Milan odkuł się po remisie z Udinese i w starciu z Hellasem Verona sięgnął po trzy punkty. Przewaga nad Juve znów jest bezpieczna.
Donnarumma zachował czyste konto. (fot. Reuters)
Dwie porażki i remis na przestrzeni minionych czterech kolejek sprawiły, że Rossoneri zaczęli oddalać się od pierwszego miejsca w tabeli. Uważniej niż w górę, musieli zacząć spoglądać w dół. Na goniących ich Juventus, Romę oraz Atalantę. Wszystko to bez Zlatana Ibrahimovicia, który leczy uraz i w najbliższej przyszłości nie pojawi się na murawie.

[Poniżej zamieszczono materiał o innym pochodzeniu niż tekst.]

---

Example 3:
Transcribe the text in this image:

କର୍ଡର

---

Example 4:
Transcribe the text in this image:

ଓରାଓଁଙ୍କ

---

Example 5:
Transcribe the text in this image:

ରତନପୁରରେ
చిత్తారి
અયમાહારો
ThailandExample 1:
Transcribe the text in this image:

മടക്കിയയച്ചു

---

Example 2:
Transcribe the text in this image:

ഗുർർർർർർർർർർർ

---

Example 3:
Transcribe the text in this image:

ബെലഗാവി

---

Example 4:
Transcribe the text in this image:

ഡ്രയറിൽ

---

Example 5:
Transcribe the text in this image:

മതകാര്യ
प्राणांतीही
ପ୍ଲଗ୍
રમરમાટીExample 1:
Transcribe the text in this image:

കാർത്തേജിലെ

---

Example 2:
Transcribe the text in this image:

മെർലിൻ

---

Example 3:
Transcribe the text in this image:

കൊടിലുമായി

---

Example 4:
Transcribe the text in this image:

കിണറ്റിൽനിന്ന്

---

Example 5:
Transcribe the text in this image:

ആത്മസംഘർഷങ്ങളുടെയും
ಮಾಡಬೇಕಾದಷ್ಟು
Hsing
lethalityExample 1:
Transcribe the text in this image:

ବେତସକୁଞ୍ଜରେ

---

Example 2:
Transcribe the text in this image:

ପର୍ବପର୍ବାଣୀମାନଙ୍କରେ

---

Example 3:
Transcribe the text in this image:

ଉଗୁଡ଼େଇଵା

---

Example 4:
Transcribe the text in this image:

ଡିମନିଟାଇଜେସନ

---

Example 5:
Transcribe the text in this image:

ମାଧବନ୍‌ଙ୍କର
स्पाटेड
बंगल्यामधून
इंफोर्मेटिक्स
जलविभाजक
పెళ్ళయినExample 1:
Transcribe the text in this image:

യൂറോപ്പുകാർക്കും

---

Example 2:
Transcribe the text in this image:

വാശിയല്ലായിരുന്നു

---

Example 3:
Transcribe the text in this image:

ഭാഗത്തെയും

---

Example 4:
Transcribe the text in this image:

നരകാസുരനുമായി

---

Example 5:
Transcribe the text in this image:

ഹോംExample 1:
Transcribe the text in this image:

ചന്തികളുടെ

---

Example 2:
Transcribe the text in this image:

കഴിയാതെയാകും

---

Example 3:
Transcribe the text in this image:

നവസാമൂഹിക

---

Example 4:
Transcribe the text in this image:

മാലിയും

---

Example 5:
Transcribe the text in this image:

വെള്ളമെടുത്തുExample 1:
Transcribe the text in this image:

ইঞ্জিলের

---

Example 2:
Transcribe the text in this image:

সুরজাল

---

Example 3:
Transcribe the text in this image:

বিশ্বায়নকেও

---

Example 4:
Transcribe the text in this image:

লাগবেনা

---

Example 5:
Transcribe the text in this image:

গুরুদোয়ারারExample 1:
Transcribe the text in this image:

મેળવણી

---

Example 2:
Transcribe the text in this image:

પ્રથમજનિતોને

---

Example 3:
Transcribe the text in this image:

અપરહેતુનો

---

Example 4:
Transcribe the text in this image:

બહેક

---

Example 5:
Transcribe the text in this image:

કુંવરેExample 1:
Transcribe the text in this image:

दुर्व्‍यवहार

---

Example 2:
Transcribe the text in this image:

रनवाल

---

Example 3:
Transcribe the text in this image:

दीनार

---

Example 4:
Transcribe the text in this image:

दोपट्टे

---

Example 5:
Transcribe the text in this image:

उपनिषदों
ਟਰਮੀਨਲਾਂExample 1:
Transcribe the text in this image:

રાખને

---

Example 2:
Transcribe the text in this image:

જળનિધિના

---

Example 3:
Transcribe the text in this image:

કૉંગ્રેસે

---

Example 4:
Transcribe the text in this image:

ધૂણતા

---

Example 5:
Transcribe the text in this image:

Dziś obecność Szweda nie była jednak potrzebna. Sprawy w swoje nogi wzięli Rade Krunić, który w 27. minucie otworzył wynik meczu, oraz Diogo Dalot, który w 50. minucie rezultat potyczki zamknął.
Gospodarze nie zrobili wiele, by utrudnić rywalom marsz ku trzem punktom. W całym spotkaniu oddali tylko jeden celny strzał. Gianluigi Donnarumma nie dał się zaskoczyć.
Cały mecz na ławce rezerwowych spędził Paweł Dawidowicz. Jego drużyna zajmuje ósme miejsce w tabeli Serie A. Milan nadal jest drugi. Do Interu, który rozegrał jedno spotkanie mniej, traci trzy punkty.